Massimo Bossetti in adorazione al cospetto di papa Giovanni XXIII

Massimo Bossetti in adorazione al cospetto di papa Giovanni XXIII
(Ansa)

Massimo Bossetti ha fatto visita alla teca contenente la salma di papa Giovanni XXIII, giunta nel carcere di Bergamo.

La salma del “Papa buono” Giovanni XXIII è stata trasportata dalla Città del Vaticano alla città di Bergamo dove resterà fino a giorno 10 giugno a disposizione dei fedeli, prima di passare per Sotto il Monte Giovanni XXIII (cittadina a lui intitolata). Tra le tappe del ritorno della salma nella città natale c’è stata anche quella al carcere del capoluogo bergamasco dove ha sostato per un’ora. A rendere omaggio, pregare e chiedere la grazia al “Papa Buono” si sono presentati circa 200 detenuti, tra i quali spiccava Massimo Bossetti, il muratore accusato dell’omicidio di Yara Gambirasio.

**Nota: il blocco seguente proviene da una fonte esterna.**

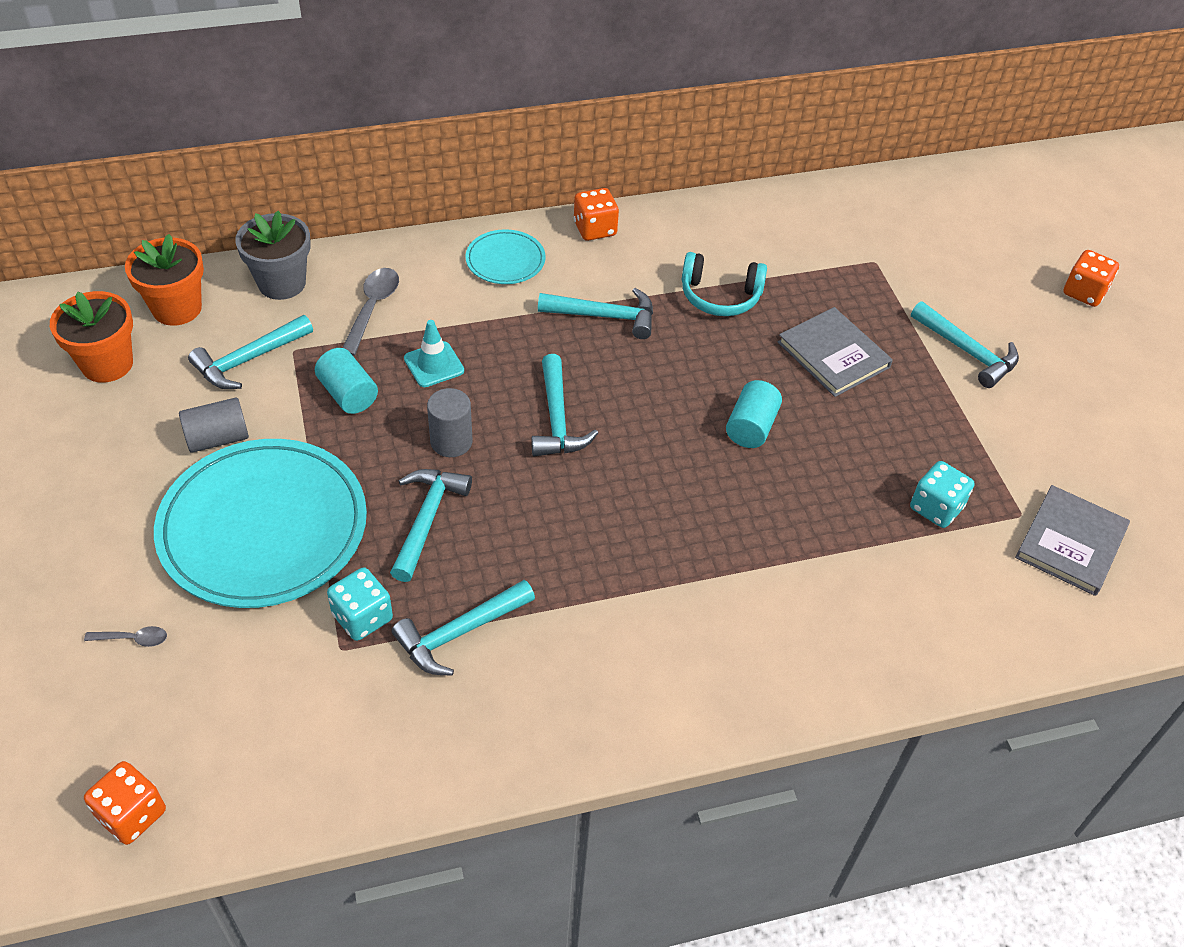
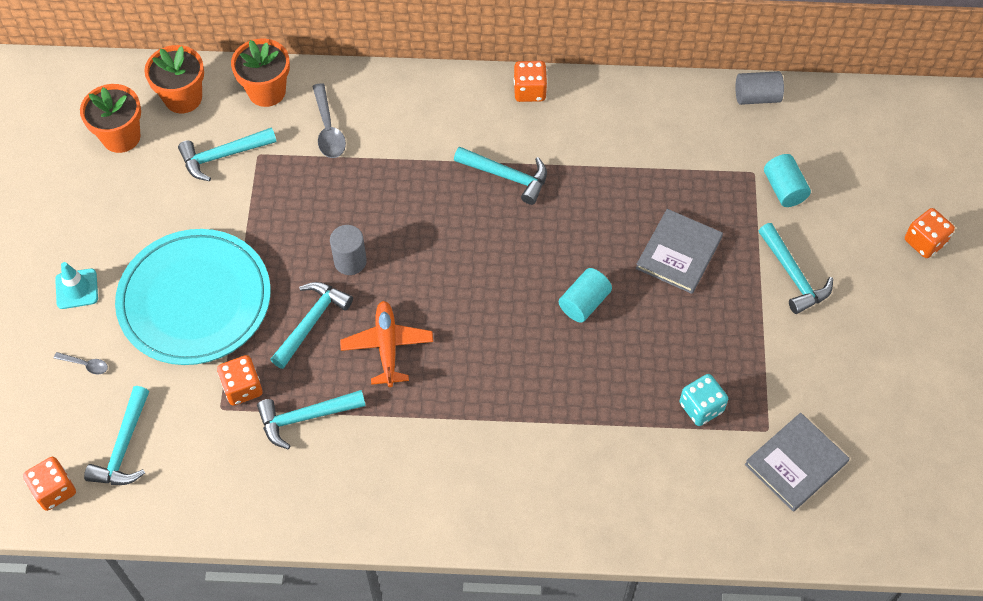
camera: 20 degrees right, 10 degrees up
(218, 438) = (183, 219): grey cylinder -> grey cylinder (757, 97)
(282, 283) = (267, 91): grey flower pot -> orange flower pot
(348, 394) = (287, 202): turquoise cylinder -> turquoise cylinder (784, 189)
(362, 617) = (242, 388): turquoise dice -> orange dice
(372, 308) = (328, 129): grey spoon -> grey spoon turned 135 degrees clockwise
(434, 364) = (359, 191): turquoise traffic cone -> turquoise traffic cone (77, 289)
(505, 260) = (446, 106): turquoise plate -> none
(534, 526) = (387, 346): none -> orange plane
(557, 419) = (436, 260): turquoise hammer -> turquoise hammer (124, 447)
(720, 296) = (608, 177): turquoise headphones -> none
(833, 355) = (679, 253): grey book -> grey book turned 45 degrees clockwise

Massimo si è presentato al cospetto della teca e dopo aver osservato da vicino Giovanni XXIII ha poggiato la mano destra sulla teca in segno di adorazione. Probabile che in quegli istanti il muratore abbia chiesto la grazia, questo infatti ha sempre dichiarato di essere innocente e non ha mai cambiato versione nonostante le prove trovate sul corpo della ragazza lo incastrassero come rapitore, molestatore e uccisore di Yara.

Massimo Bossetti: il DNA e la condanna all’ergastolo

Sin dai primi giorni, le ricerche di Yara Gambirasio hanno attirato un’attenzione mediatica enorme. La svolta nel caso si è avuta quando nel 2014, attraverso una serie di test si è arrivati alla corrispondenza tra il dna trovato nelle mutandine della bambina e quello di Massimo Bossetti. Dopo tre anni di processo il muratore è stato condannato all’ergastolo per omicidio con aggravante di crudeltà. L’imputato si è sempre dichiarato innocente e tramite il suo legale ha fatto ricorso in appello sulla decisione della corte di Cassazione. In quella occasione la difesa ha provato a dimostrare che il corpo Yara è stato spostato nel luogo del ritrovamento molto dopo la morte e che il dna di Bossetti è stato messo in secondo momento. La corte d’appello ha rigettato la tesi difensiva e confermato la sentenza della corte di Cassazione.